Images with bounding boxes:
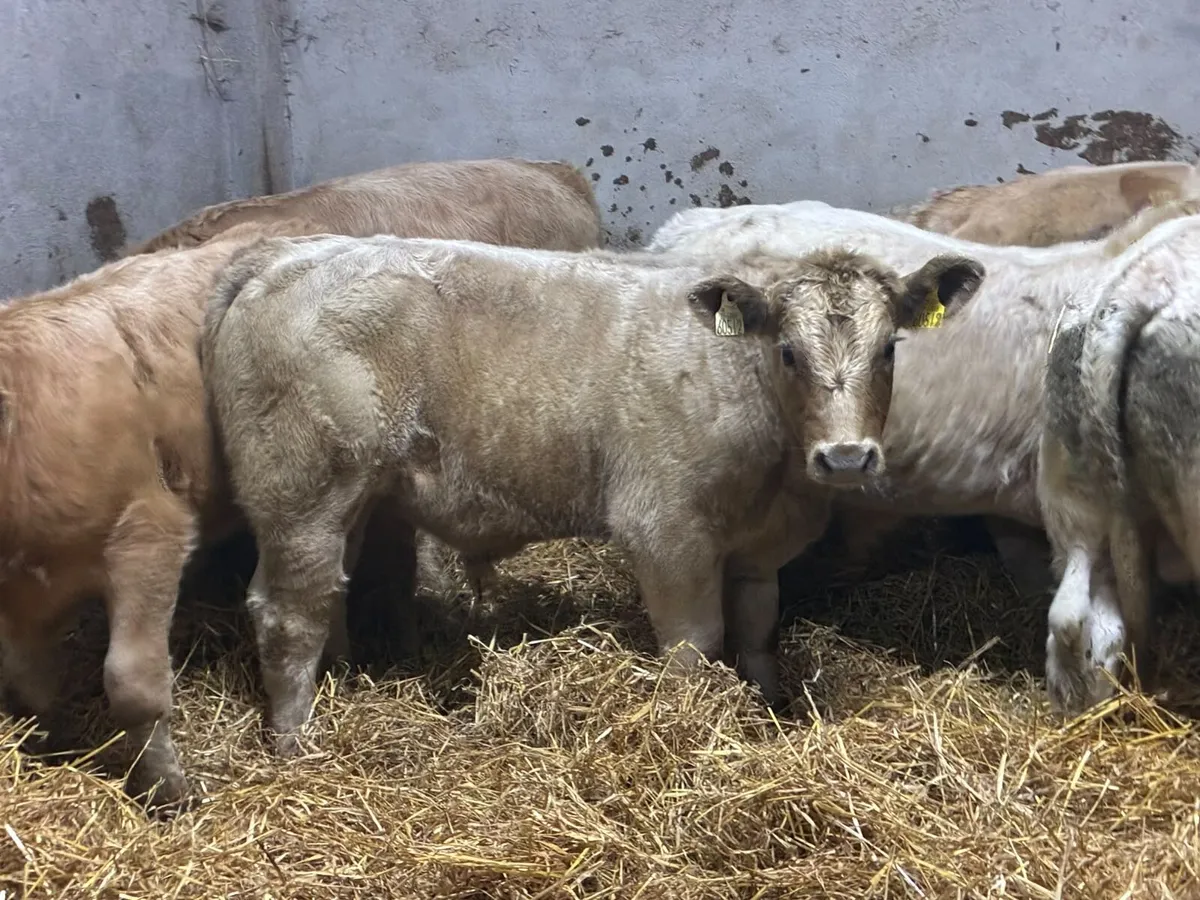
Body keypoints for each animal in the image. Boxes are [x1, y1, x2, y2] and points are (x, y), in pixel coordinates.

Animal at [0, 157, 603, 813]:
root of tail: (548, 168)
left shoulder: (147, 533)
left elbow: (131, 681)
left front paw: (170, 793)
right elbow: (29, 683)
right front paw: (56, 746)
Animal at [199, 233, 984, 755]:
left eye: (889, 350)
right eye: (788, 352)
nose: (847, 457)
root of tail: (285, 256)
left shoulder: (761, 548)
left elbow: (759, 631)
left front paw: (767, 710)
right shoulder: (666, 533)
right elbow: (695, 646)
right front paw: (692, 729)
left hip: (345, 496)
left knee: (324, 595)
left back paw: (340, 684)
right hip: (301, 492)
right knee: (287, 613)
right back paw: (298, 742)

_What the task requires_: For this exercise, transcribe the data above line by line, exactly, with pictures omitted.

_Solution_:
Body keypoints for each animal in the image. Boxes are [x1, y1, x2, y2] and points are (x, y), in pixel coordinates.

Animal at [0, 157, 603, 813]:
root of tail: (548, 168)
left shoulder: (147, 533)
left elbow: (131, 681)
left front paw: (170, 793)
right elbow: (29, 683)
right front paw: (56, 746)
Animal at [199, 233, 984, 755]:
left eye: (889, 350)
right eye: (788, 352)
nose: (847, 457)
root of tail: (285, 256)
left shoulder: (761, 548)
left elbow: (759, 631)
left front paw: (767, 710)
right shoulder: (666, 533)
right elbow: (695, 646)
right front paw: (692, 729)
left hip: (345, 496)
left knee: (324, 595)
left back paw: (340, 684)
right hip: (301, 492)
right knee: (287, 613)
right back paw: (298, 742)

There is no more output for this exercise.